_Exercise passage:_
'''
Saba Waheed: And I’m Saba Waheed.
Veena Hampapur: The criminal justice system implies justice. But laws and sentences aren’t always fairly distributed. And in today’s political climate, there’s a prominent narrative of bad immigrants who don’t deserve to be here, even after they’ve “done their time.”
Saba Waheed: This isn’t new – it’s a part of a much longer history of criminalizing immigrants and refugees in the United States. And it raises the question, who deserves a second chance?
Veena Hampapur: This week’s Re:Work is the first of 2 parts that explores the experience of refugees from Cambodia who get caught up in the criminal justice system at a young age. We follow Billy Taing’s story of fleeing the Khmer Rouge in Cambodia and resettling in America with his family, only to continue facing hardship.
Billy Taing: The earliest memory that I can piece together was just seeing broken rooftops or some type of like shack with openings where the sun was exposing into the place where I was at. We were sent to a labor camp, so I think that’s how we ended up in the shack.
Saba Waheed: Billy’s family was ethnically Chinese. His grandparents had immigrated to Cambodia during the Chinese Revolution, the Mao era.
Billy Taing: People were starving, so everybody was fleeing China. When the Khmer Rouge took over Cambodian government. They start killing off a lot of people that they deem a threat. If you were an educator or if you were different ethnic and spoke different language, then those people were the target. My father was, unfortunately, an educator, and they accused him of speaking Chinese when they barged in the house one night, and beat him up in front of our family, and then just dragged him away. We never saw him again after that.
Saba Waheed: After his father’s death, Billy and his family were sent to the labor camps. Since he was young, Billy stayed at home while his mother and brother worked.
Billy Taing: My mom usually had to go work in the rice field and my older brother, at the time, was probably five or six years old. He was sent to the child labor camp. I would have to wait for my mom every night, for her to come and feed me. Sometimes, she wouldn’t even make it at night because she was forced to work in a rice field so far away that sometime, it was so dark for her to even travel back home.
Veena Hampapur: When Billy was around five years old, Vietnam invaded Cambodia. This provided an opening for some Cambodians in the labor camps to escape. With her two sons, Billy’s mother joined a caravan of other refugees crossing the border. It took them over a month to get to Thailand.
Billy Taing: There were some ditches of just bodies I never processed any kind of gruesome scene at the time. My main goal was just to survive.
Veena Hampapur: From Thailand, the family went to the Philippines where they waited for US sponsorship. Finally, they arrived in Atlanta, Georgia.
Billy Taing: The first day of school I thought they were going to take me away from my family again, so I do remember just crying that first day. Everything else was pretty foreign to me. I still didn’t understood what was going on at the time.
Saba Waheed: Billy’s mother met his stepfather and together, they moved to San Diego.
Veena Hampapur: In San Diego, they found a community that shared their experiences.
'''
_Explore the material:_
- 1) Name each person who speaks in the transcript.
- 2) Extract the portion of the transcript from "Saba Waheed: Billy’s family" to "again after that.".
The data that comes next has no connection to the transcript.

_Dataset:_
'''
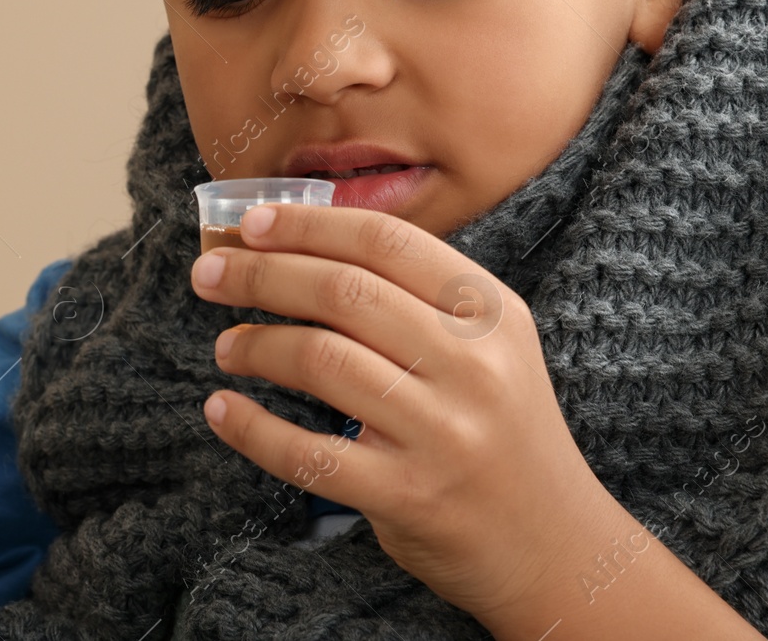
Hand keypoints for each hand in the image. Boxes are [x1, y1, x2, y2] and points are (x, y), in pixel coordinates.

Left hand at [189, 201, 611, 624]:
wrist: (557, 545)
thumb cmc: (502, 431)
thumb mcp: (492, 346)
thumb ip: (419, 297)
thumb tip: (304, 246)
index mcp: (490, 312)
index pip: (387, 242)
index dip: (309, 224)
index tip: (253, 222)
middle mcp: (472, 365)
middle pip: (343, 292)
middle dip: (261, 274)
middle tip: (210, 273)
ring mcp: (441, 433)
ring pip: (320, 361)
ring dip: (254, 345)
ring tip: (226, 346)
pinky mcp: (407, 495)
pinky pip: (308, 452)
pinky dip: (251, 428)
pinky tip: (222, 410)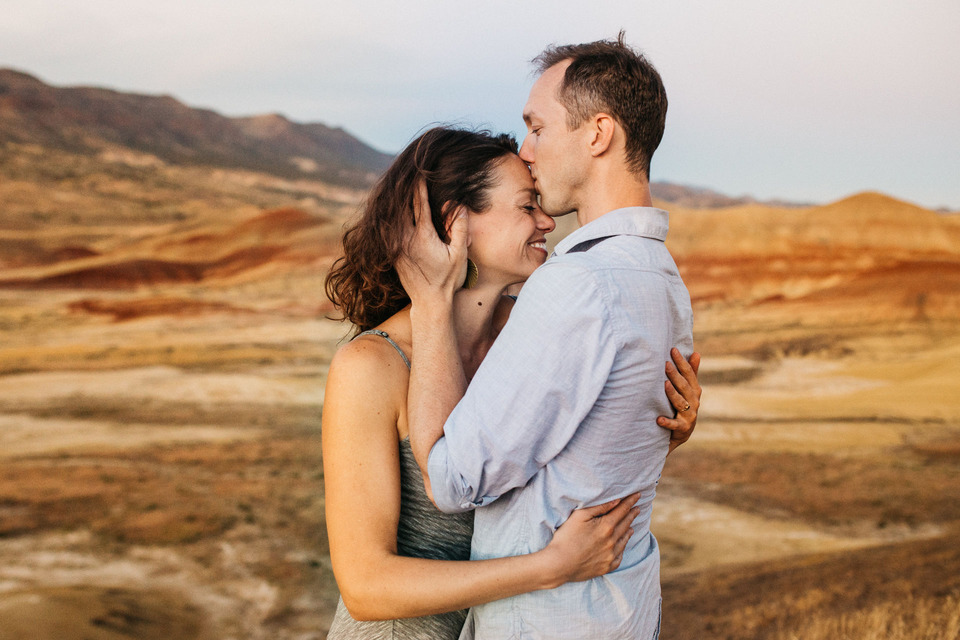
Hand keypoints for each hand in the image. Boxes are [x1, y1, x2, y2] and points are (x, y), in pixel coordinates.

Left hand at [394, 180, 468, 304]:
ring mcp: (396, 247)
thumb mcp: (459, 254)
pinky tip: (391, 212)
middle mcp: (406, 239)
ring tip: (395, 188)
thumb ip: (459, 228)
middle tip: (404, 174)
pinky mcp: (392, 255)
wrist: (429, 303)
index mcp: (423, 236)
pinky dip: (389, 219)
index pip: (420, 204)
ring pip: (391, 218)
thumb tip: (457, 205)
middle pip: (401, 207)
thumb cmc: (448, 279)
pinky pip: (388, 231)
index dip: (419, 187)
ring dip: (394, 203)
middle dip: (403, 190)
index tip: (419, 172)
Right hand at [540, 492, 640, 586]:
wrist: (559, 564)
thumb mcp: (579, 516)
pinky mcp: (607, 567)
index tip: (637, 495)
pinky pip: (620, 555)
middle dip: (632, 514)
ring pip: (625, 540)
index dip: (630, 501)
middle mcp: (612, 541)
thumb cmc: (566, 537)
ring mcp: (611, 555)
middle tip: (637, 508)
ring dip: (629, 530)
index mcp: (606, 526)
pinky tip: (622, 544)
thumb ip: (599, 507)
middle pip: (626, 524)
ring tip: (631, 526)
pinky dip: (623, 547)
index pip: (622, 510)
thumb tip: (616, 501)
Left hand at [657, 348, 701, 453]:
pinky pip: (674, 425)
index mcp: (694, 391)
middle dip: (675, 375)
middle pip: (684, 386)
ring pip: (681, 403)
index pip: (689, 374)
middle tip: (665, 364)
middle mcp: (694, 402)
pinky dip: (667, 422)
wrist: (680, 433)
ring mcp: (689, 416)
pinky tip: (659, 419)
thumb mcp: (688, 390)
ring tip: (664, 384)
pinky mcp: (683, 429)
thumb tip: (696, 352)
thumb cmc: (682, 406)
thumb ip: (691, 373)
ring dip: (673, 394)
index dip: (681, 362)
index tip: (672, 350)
'''
'''
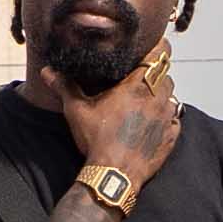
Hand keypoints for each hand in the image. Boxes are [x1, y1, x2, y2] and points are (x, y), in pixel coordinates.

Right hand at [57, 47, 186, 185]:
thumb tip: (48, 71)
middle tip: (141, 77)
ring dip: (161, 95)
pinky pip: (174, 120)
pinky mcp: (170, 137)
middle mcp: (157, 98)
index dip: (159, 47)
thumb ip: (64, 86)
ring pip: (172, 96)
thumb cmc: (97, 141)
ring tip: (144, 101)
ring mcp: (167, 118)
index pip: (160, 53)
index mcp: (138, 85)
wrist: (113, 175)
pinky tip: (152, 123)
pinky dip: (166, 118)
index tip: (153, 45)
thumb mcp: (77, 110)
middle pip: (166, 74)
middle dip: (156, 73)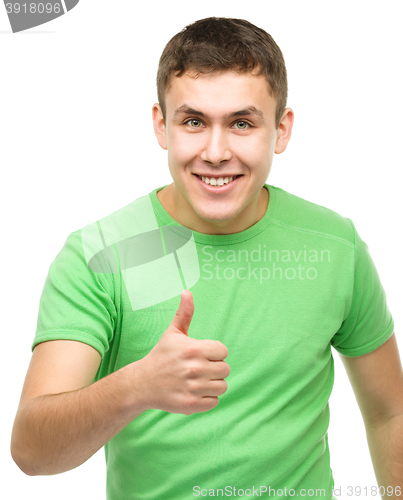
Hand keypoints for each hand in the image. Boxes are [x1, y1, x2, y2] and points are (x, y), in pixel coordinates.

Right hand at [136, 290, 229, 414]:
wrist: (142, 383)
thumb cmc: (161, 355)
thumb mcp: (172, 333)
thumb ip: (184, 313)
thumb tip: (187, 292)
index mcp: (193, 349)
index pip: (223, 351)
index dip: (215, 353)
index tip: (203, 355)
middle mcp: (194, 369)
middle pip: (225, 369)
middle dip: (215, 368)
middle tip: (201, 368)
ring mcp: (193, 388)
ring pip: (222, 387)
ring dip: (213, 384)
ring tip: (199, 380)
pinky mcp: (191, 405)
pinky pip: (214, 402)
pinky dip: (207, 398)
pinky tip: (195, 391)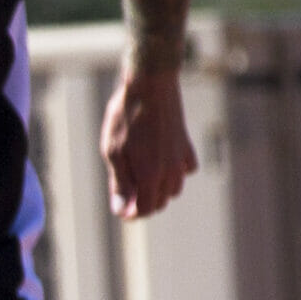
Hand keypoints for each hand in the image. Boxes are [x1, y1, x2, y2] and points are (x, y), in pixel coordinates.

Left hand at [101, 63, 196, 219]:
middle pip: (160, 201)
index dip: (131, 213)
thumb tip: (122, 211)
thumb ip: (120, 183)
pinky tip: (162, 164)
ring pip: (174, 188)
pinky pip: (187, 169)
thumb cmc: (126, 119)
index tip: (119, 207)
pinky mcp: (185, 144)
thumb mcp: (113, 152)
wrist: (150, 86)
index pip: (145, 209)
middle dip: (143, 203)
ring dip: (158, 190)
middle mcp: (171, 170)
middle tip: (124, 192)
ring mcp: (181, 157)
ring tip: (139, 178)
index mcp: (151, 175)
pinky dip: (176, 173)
'''
'''
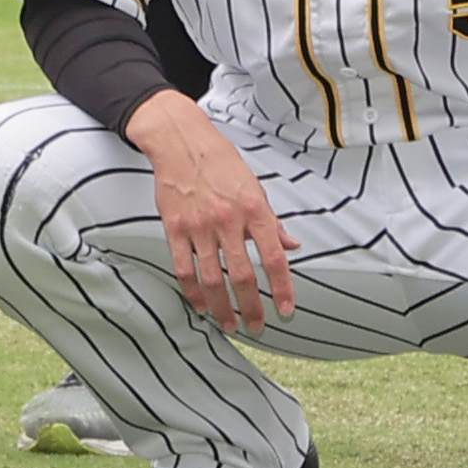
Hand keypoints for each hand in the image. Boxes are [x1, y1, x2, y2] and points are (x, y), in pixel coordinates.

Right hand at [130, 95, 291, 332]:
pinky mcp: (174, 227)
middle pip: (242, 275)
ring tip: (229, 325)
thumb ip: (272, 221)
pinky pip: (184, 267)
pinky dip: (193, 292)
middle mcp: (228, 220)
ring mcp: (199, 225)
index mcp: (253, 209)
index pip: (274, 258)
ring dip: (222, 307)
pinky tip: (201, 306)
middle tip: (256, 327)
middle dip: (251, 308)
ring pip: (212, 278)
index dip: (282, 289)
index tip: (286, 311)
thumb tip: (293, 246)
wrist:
'''
_Responses in order:_
- 1) Saba Waheed, Veena Hampapur, Billy Taing

- 2)
Saba Waheed: Billy’s family was ethnically Chinese. His grandparents had immigrated to Cambodia during the Chinese Revolution, the Mao era.
Billy Taing: People were starving, so everybody was fleeing China. When the Khmer Rouge took over Cambodian government. They start killing off a lot of people that they deem a threat. If you were an educator or if you were different ethnic and spoke different language, then those people were the target. My father was, unfortunately, an educator, and they accused him of speaking Chinese when they barged in the house one night, and beat him up in front of our family, and then just dragged him away. We never saw him again after that.